From the material below, retype exactly the lines that begin at the line with "Image 2: First" and end after the line with "Image 3: Row"; pictures stay out of the copy.

**EXERCISE MATERIALS:**
=== Begin Enclosure ===

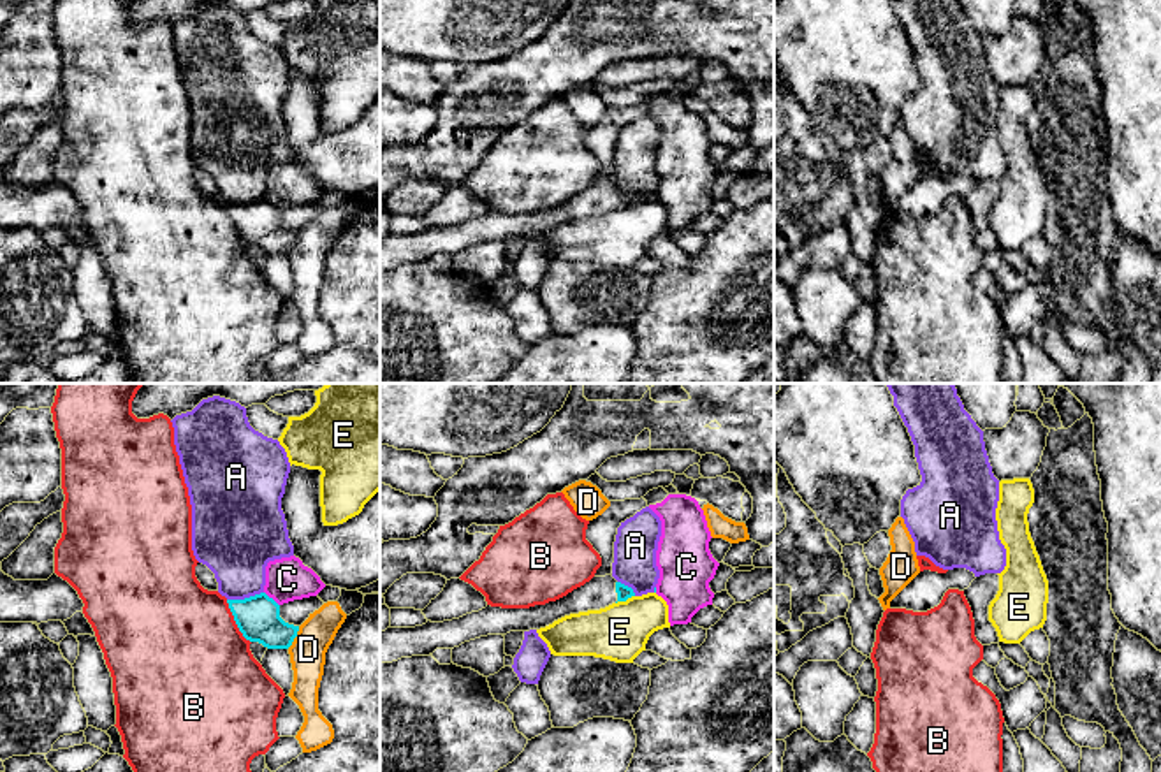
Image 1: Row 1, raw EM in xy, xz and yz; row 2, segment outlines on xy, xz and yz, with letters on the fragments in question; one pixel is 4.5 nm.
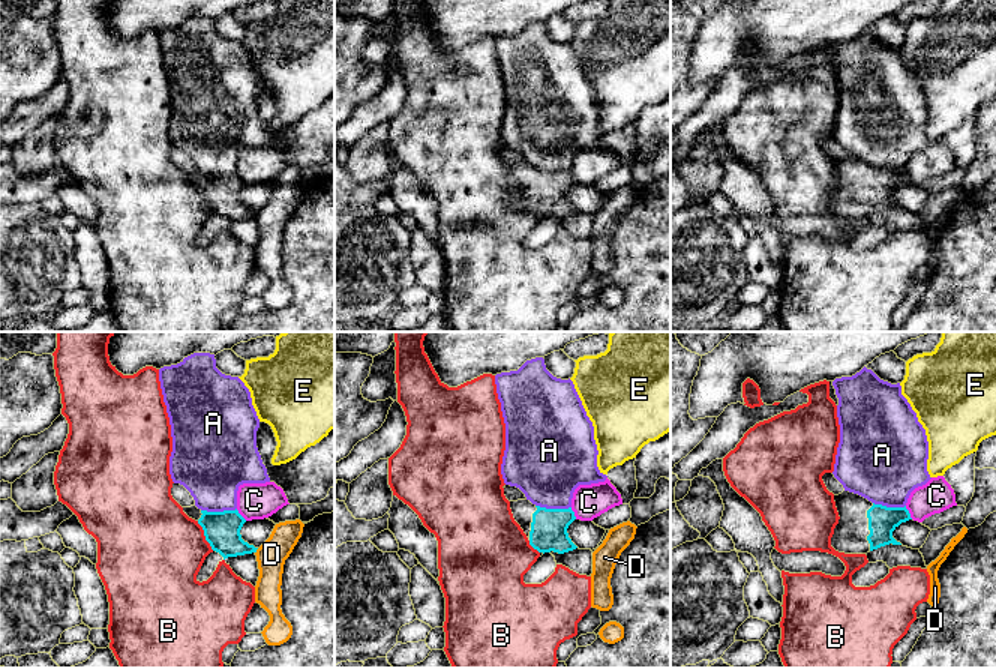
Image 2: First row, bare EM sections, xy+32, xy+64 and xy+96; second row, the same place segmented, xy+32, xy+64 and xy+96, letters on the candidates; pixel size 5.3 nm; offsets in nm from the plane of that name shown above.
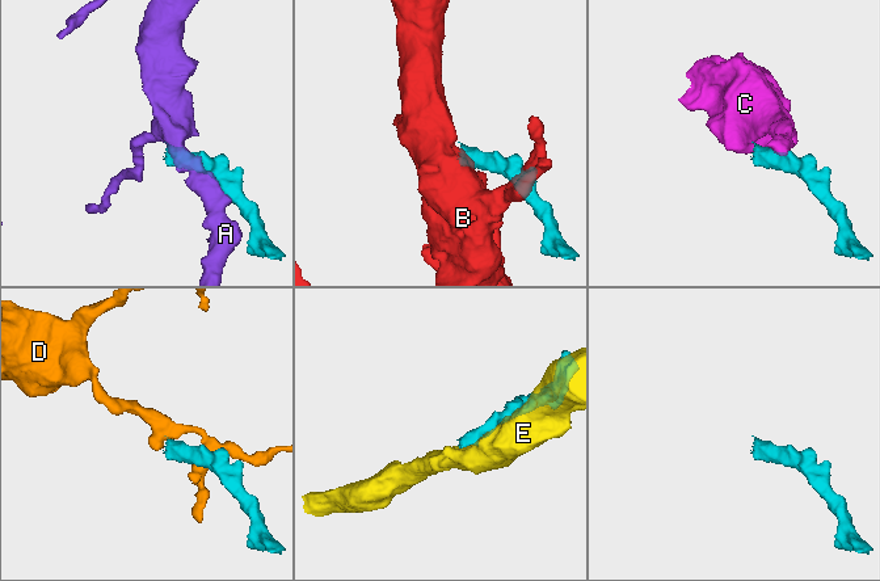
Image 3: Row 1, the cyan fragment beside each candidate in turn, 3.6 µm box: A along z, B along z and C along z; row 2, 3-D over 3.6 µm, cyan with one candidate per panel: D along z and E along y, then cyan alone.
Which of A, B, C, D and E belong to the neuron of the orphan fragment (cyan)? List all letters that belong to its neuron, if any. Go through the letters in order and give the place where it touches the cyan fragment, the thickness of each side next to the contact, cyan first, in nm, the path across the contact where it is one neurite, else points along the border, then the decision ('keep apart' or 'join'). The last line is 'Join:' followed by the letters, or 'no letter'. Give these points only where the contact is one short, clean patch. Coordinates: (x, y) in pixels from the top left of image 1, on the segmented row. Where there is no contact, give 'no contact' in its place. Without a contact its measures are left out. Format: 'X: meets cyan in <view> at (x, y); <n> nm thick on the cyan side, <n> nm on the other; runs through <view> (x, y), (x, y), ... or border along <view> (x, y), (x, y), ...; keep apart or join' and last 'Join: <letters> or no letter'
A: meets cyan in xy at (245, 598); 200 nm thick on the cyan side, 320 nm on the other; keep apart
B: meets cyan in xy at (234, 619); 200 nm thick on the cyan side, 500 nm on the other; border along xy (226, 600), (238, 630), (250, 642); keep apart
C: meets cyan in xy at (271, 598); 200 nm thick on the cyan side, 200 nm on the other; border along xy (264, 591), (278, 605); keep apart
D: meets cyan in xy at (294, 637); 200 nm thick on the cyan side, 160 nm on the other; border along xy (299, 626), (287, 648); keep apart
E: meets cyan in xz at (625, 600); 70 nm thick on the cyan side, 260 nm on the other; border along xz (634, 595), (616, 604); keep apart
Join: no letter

=== End Enclosure ===
=== Begin Enclosure ===

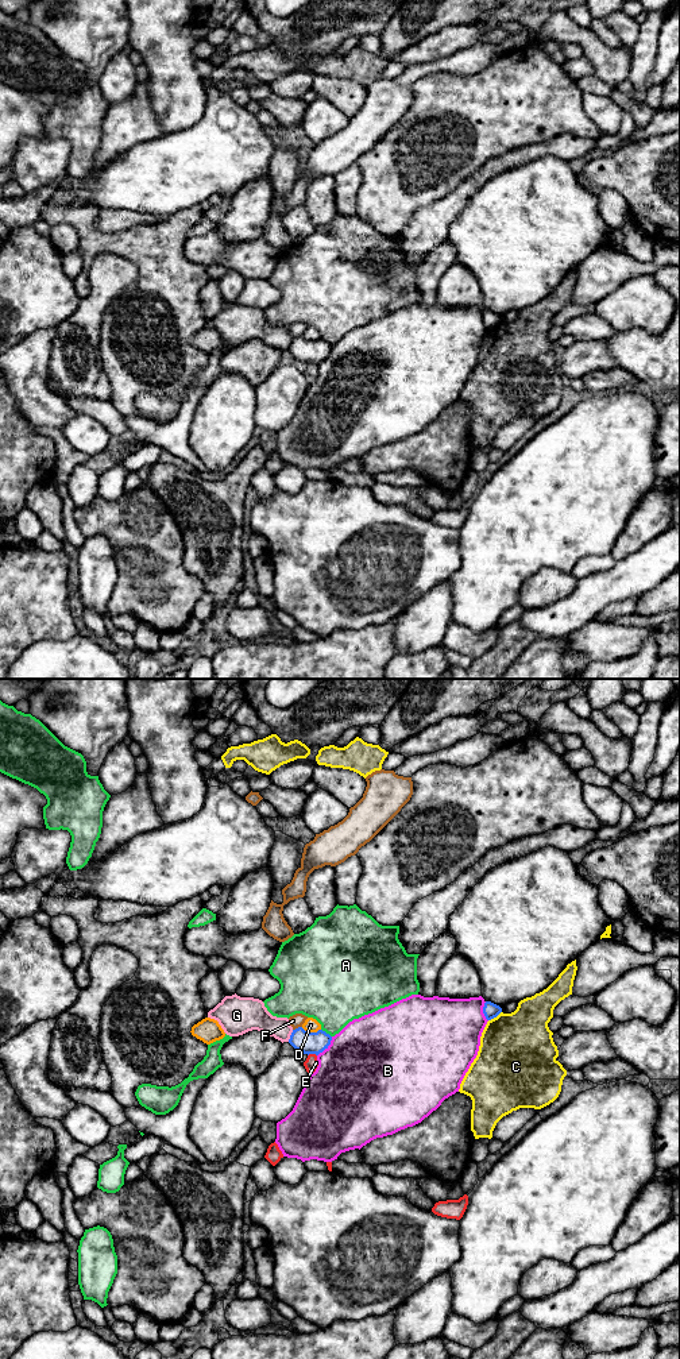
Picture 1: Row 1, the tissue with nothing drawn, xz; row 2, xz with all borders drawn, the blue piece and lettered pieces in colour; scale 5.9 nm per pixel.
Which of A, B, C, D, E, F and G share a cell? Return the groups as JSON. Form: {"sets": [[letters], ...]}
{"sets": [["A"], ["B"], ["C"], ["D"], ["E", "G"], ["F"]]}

=== End Enclosure ===
=== Begin Enclosure ===

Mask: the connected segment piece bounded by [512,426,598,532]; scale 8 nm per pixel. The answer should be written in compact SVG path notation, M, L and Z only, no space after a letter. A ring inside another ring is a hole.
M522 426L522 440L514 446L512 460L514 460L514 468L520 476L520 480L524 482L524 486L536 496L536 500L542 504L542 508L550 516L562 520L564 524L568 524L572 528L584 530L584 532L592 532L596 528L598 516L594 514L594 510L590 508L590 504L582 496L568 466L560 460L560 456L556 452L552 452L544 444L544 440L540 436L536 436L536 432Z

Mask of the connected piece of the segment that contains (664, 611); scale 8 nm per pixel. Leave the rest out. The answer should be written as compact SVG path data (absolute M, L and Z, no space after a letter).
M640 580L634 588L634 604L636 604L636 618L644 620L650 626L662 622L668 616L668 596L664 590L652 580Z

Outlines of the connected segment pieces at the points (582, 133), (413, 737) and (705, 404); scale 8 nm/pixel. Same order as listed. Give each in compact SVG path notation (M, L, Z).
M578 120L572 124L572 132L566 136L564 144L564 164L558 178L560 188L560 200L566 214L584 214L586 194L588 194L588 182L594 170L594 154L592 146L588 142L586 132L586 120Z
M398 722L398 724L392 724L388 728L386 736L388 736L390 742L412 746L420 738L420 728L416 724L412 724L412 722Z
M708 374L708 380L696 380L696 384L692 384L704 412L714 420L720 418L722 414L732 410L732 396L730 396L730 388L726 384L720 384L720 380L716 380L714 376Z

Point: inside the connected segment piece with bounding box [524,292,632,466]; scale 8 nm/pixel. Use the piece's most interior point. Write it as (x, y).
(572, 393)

=== End Enclosure ===

**EXERCISE RESPONSE:**
Image 2: First row, bare EM sections, xy+32, xy+64 and xy+96; second row, the same place segmented, xy+32, xy+64 and xy+96, letters on the candidates; pixel size 5.3 nm; offsets in nm from the plane of that name shown above.
Image 3: Row 1, the cyan fragment beside each candidate in turn, 3.6 µm box: A along z, B along z and C along z; row 2, 3-D over 3.6 µm, cyan with one candidate per panel: D along z and E along y, then cyan alone.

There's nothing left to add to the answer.